* [ASSIGNMENT] The response should be the lines of the data, starting at the first and ending at the one that contains "left ear: (1126, 554)", copied without change.

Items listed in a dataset
-*-
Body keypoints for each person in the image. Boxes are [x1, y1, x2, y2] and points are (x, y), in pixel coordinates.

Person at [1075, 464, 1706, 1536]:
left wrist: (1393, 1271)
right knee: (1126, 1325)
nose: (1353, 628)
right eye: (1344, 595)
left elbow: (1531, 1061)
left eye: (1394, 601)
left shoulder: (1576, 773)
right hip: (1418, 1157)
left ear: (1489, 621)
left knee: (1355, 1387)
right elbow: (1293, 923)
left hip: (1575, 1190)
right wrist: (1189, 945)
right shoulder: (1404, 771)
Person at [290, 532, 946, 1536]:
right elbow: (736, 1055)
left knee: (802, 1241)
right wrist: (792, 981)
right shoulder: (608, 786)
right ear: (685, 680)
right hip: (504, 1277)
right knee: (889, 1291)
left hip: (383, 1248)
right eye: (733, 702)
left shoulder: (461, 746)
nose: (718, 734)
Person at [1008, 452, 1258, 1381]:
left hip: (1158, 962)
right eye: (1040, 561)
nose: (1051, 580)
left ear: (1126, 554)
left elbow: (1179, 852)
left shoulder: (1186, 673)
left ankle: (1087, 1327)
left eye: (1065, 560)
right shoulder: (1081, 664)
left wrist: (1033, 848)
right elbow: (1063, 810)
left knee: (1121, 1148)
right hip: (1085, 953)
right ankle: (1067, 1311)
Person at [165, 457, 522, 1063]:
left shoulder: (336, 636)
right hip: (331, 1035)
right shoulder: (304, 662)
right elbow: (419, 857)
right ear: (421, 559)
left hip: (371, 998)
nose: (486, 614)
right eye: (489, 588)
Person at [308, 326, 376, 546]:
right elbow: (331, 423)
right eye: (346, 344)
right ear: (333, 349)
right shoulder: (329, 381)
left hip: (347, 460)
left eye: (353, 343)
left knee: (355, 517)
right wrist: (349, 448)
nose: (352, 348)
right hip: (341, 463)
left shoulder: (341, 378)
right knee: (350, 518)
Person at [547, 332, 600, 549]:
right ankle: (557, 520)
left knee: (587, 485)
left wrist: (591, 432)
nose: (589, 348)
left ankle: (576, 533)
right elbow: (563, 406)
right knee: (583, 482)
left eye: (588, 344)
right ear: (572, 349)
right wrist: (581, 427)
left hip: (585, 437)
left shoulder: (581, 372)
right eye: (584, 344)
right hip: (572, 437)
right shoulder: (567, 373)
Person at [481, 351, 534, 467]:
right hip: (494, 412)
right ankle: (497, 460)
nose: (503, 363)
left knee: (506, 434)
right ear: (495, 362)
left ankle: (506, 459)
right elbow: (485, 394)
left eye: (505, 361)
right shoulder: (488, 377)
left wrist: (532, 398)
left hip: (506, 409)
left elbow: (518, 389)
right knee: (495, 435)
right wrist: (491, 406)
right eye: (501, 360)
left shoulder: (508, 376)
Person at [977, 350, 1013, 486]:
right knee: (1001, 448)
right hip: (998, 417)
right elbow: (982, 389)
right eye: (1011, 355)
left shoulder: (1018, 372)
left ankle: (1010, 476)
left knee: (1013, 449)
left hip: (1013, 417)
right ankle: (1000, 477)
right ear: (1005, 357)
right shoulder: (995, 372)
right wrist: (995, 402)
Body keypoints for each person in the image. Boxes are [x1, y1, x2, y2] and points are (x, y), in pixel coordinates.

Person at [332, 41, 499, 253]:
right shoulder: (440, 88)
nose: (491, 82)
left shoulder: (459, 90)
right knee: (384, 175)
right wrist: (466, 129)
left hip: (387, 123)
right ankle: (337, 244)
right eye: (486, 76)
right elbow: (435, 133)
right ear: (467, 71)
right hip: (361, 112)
-*-
* [TASK ANSWER]
Body keypoints for each person in the image. Boxes are [x1, y1, x2, y2] and points are (x, y), in pixel coordinates.

Person at [1075, 464, 1706, 1536]:
left wrist: (1393, 1271)
right knee: (1126, 1325)
nose: (1353, 628)
right eye: (1344, 595)
left elbow: (1531, 1061)
left eye: (1394, 601)
left shoulder: (1576, 773)
right hip: (1418, 1157)
left ear: (1489, 621)
left knee: (1355, 1387)
right elbow: (1293, 923)
left hip: (1575, 1190)
right wrist: (1189, 945)
right shoulder: (1404, 771)
Person at [290, 532, 946, 1536]:
right elbow: (736, 1055)
left knee: (802, 1241)
right wrist: (792, 981)
right shoulder: (608, 786)
right ear: (685, 680)
right hip: (504, 1277)
right knee: (889, 1291)
left hip: (383, 1248)
right eye: (733, 702)
left shoulder: (461, 746)
nose: (718, 734)
Person at [1008, 452, 1258, 1381]:
left hip: (1158, 962)
right eye: (1040, 561)
nose: (1051, 580)
left ear: (1126, 554)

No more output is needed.